Work order: Go through the lines below. Copy those with "президент".

Material shown:

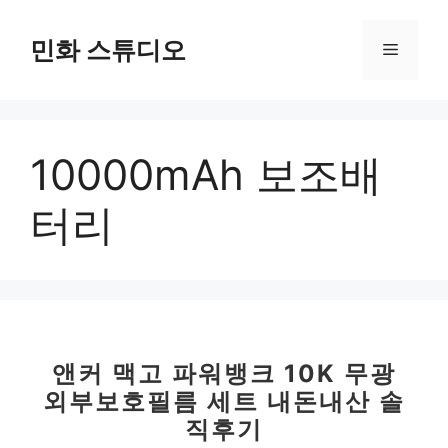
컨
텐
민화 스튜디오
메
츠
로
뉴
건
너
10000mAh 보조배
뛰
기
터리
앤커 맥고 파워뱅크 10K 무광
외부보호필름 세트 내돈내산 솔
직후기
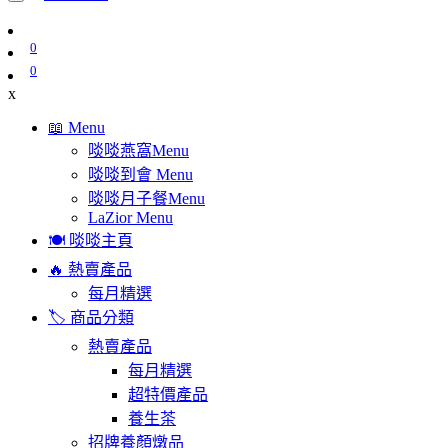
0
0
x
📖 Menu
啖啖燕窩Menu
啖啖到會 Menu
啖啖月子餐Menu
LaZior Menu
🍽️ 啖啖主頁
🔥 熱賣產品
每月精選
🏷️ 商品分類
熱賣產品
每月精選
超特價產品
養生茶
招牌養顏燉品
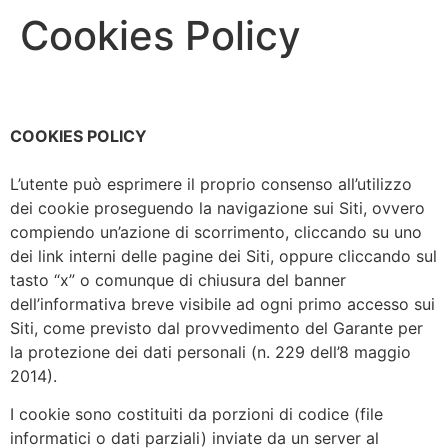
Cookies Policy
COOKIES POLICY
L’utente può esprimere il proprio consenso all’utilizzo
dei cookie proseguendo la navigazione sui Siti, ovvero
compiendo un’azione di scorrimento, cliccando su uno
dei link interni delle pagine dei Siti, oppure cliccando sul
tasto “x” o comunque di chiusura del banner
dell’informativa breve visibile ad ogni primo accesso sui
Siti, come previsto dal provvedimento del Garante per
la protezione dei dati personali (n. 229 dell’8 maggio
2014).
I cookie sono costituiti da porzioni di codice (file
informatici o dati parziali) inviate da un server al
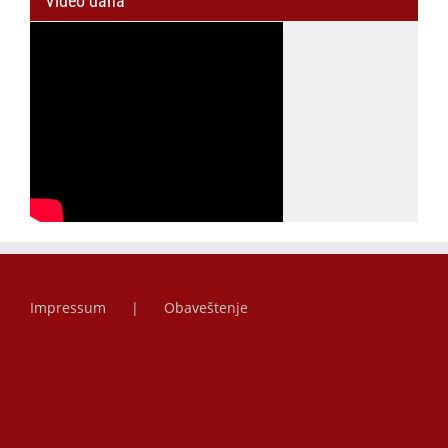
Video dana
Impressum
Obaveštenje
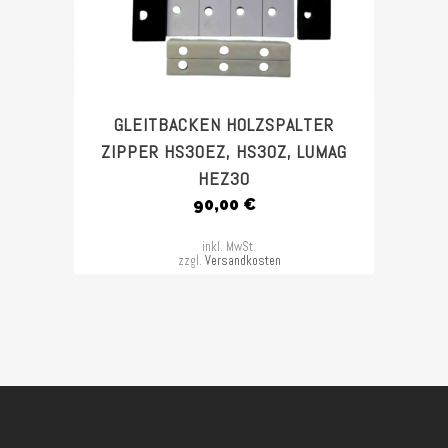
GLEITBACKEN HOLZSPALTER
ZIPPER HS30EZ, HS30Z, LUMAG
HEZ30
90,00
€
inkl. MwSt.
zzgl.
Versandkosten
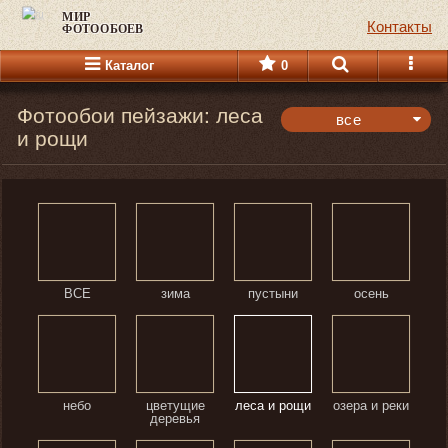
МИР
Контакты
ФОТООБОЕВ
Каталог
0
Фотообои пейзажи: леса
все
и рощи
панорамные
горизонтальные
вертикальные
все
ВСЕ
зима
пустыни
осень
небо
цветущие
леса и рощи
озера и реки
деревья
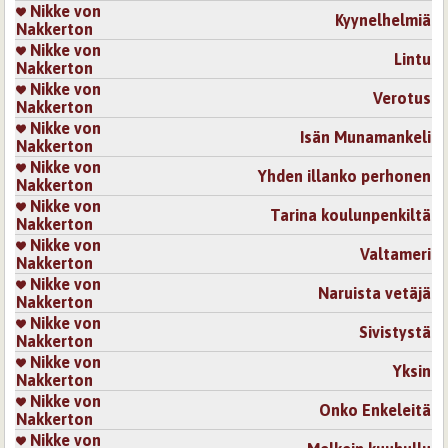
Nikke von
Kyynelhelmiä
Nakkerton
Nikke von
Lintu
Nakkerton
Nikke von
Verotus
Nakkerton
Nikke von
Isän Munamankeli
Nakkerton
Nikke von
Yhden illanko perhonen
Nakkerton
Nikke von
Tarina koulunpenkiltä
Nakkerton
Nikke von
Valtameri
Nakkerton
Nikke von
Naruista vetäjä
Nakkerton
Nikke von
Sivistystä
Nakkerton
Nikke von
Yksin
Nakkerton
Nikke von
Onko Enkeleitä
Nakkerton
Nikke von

* * *

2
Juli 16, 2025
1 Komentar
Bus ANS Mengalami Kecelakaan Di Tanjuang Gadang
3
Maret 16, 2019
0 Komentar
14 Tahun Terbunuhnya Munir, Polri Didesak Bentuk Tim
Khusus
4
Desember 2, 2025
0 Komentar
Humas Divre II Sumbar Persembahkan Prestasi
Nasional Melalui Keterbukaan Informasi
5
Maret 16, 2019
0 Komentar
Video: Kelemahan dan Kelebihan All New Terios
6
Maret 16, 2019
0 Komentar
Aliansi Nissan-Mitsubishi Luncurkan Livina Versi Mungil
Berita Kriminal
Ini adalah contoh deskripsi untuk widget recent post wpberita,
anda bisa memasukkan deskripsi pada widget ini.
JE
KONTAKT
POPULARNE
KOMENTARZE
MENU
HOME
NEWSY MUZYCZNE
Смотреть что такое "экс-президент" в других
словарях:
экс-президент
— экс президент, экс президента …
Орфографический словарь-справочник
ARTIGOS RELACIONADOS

==

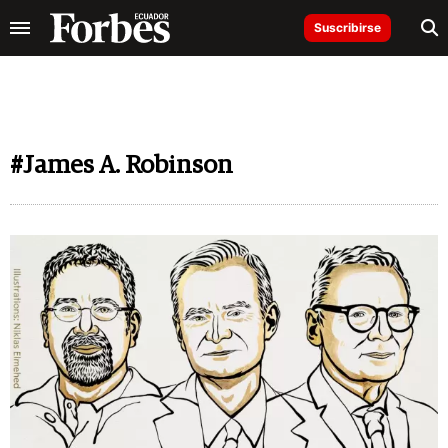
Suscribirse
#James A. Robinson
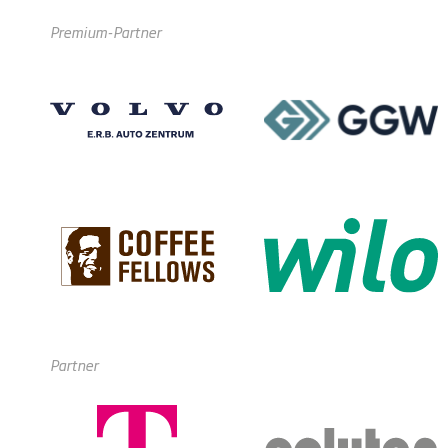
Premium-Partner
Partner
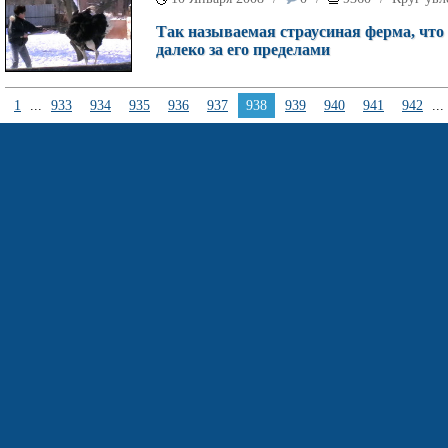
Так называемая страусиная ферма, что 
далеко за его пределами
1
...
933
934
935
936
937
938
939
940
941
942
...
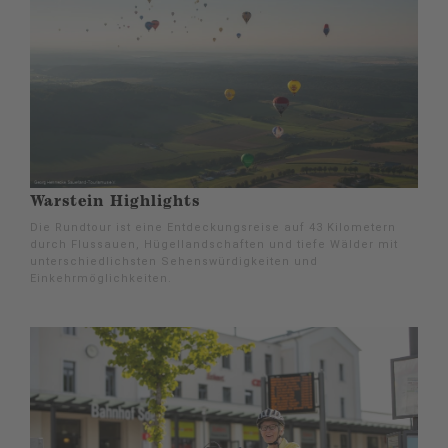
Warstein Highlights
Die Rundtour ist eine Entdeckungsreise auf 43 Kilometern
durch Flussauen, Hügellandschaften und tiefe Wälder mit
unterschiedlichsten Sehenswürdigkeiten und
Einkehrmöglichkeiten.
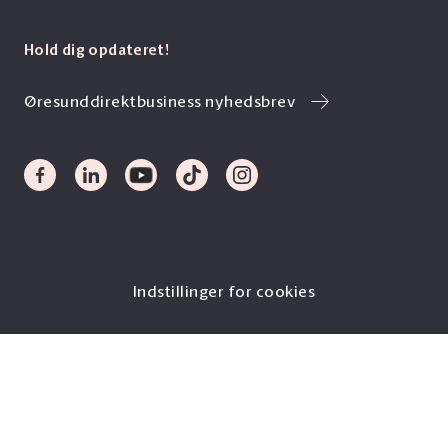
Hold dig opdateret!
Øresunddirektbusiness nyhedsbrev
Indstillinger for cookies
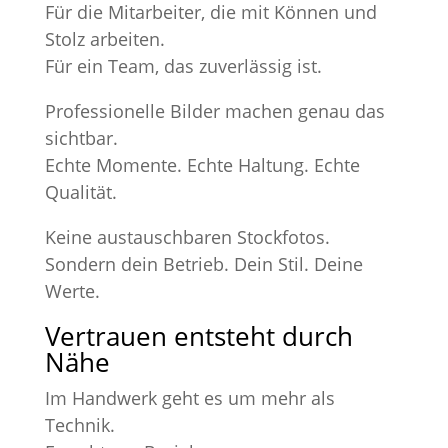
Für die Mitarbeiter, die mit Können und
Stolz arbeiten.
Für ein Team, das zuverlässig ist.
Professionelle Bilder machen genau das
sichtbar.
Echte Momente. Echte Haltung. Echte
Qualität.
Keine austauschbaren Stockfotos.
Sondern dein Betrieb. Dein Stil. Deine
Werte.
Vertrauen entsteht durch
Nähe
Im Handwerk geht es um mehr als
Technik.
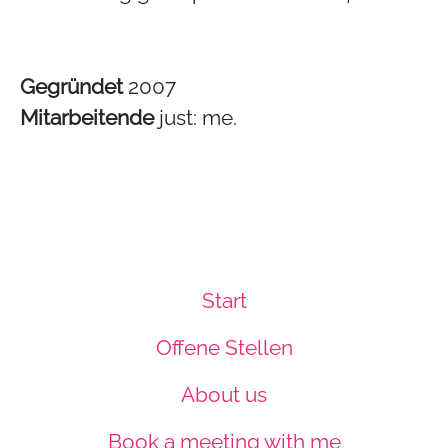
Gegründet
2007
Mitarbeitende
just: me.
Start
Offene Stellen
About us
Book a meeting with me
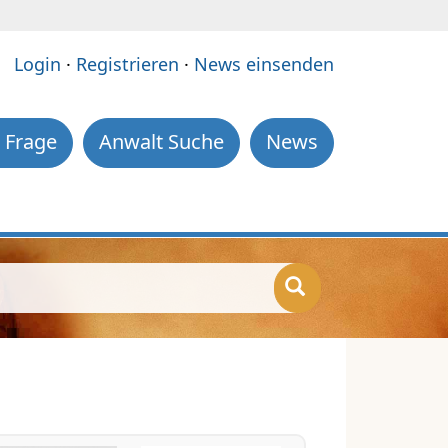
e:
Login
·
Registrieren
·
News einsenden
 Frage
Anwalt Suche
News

Exercise answer:
Смотреть что такое "экс-президент" в других
экс-президент
— экс президент, экс президента …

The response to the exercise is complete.